Assignment 1 – Select every line of the entries that contains the string "FRANÇAISE", matching case exactly.

Nowhere is the battle to balance celebrity and right thinking more obvious than in the magazine industry. Among girls ages 12 to 19, Teen Research Unlimited found that 84% read magazines in 1997, so it's no wonder that the business of informing their lives, chronicling their troubles and defining their desires has become fiercely competitive. American Girl, Teen Beat and Tiger Beat have the younger age bracket sewn up. The median age of a Tiger Beat reader is 13, but girls as young as eight are snatching up the magazine. "Our readership is getting younger," says Louise Barile, editor of Tiger Beat. "It just goes back to girls' growing up faster. When they begin to get interested in boys, they graduate to other magazines."

Graduation holds an abundance of possibilities. Three new publications (TEEN PEOPLE, Jump and Twist) are challenging the established triumvirate (Seventeen, YM and Teen). Already, TEEN PEOPLE has 500,000 subscribers; each of Twist's five issues has sold 20% more copies than the previous one; and Jump boasts a circulation of 350,000. "We use girls with all body types and races to make the point of not shooting unrealistic images of beauty and thinness," says Christina Ferrari, managing editor of TEEN PEOPLE (a Time Inc. publication). The June/July issue features the 21 hottest people under 21 as well as an article about a 21-year-old stunt woman and a guide to the favored products of such stars as Drew Barrymore. For its part, Jump has focused on athletics and life-style. Says editor in chief Lori Berger: "We wanted to do a more sophisticated magazine for girls and not treat them like boy-crazy, fashion-crazed teens." One of the magazine's blurbs touts: THE FATS OF LIFE: ARE THOSE 10 LB IN YOUR HEAD OR ON YOUR HIPS?

Athletics is a positive development in a commercial atmosphere full of repackaged notions. Today a record 2.5 million girls compete on high school teams, compared with 300,000 in the early 1970s. "Sports has helped to hold me back from dieting," says Marielle Courtines, 17, who was on her school's varsity swim and softball teams. "Girls who don't eat literally almost faint, and you need energy for swimming." Companies like Nike are promoting a sports-activist attitude. Proudly emblazoned on its website is the slogan PLAY LIKE A GIRL. Buffy embodies that ethic on television: she often forgoes stake and garlic for the more modern method of kickboxing her pointy-toothed enemies. "The characters girls love seem to be in control of their own destinies," says Tara McPherson, an assistant professor at the University of Southern California's School of Cinema-Television. Akeisha Byer, 15, puts it more bluntly, "Buffy is, like, a girl kicking butt, and you don't usually see that."

Buffy, of course, rarely breaks a sweat. Reality is more like the WNBA, whose second season started on June 11. A ritual begins every game: the ball exchange. Each player hits the court with a basketball that she hands off to a girl from the stands, and it's hard to tell who is more thrilled--the fan, who gets to shake hands with her sports hero, or the player, who still can't quite believe that she is a sports hero. It's an inspiring tableau, one that apparently moved Mattel as well. The company plans to have its new WNBA Barbie doll in stores by the holidays.

Assignment 2 – According to the article on teen magazines, how many subscribers does TEEN PEOPLE already have?

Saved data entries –
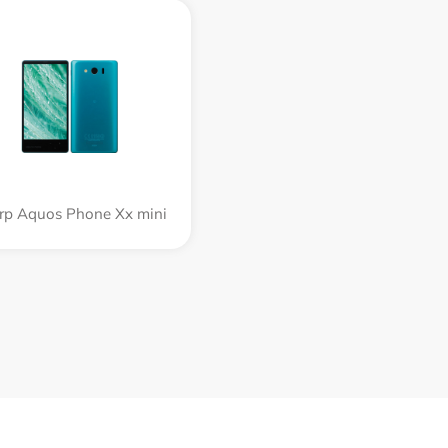
rp Aquos Phone Xx mini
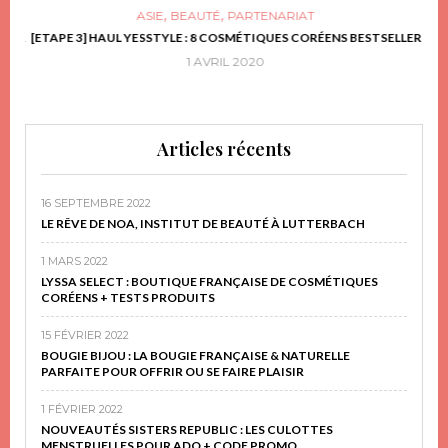
,
,
ASIE
BEAUTÉ
PARTENARIAT
FRIR
[ETAPE 3] HAUL YESSTYLE : 8 COSMÉTIQUES CORÉENS BESTSELLER
D
1 AVRIL 2020
Articles récents
16 SEPTEMBRE 2022
LE RÊVE DE NOA, INSTITUT DE BEAUTÉ À LUTTERBACH
1 MARS 2022
LYSSA SELECT : BOUTIQUE FRANÇAISE DE COSMÉTIQUES
CORÉENS + TESTS PRODUITS
15 FÉVRIER 2022
BOUGIE BIJOU : LA BOUGIE FRANÇAISE & NATURELLE
PARFAITE POUR OFFRIR OU SE FAIRE PLAISIR
1 FÉVRIER 2022
NOUVEAUTÉS SISTERS REPUBLIC : LES CULOTTES
MENSTRUELLES POUR ADO + CODE PROMO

Expected answer 1 –
LYSSA SELECT : BOUTIQUE FRANÇAISE DE COSMÉTIQUES
BOUGIE BIJOU : LA BOUGIE FRANÇAISE & NATURELLE

Expected answer 2 – 500,000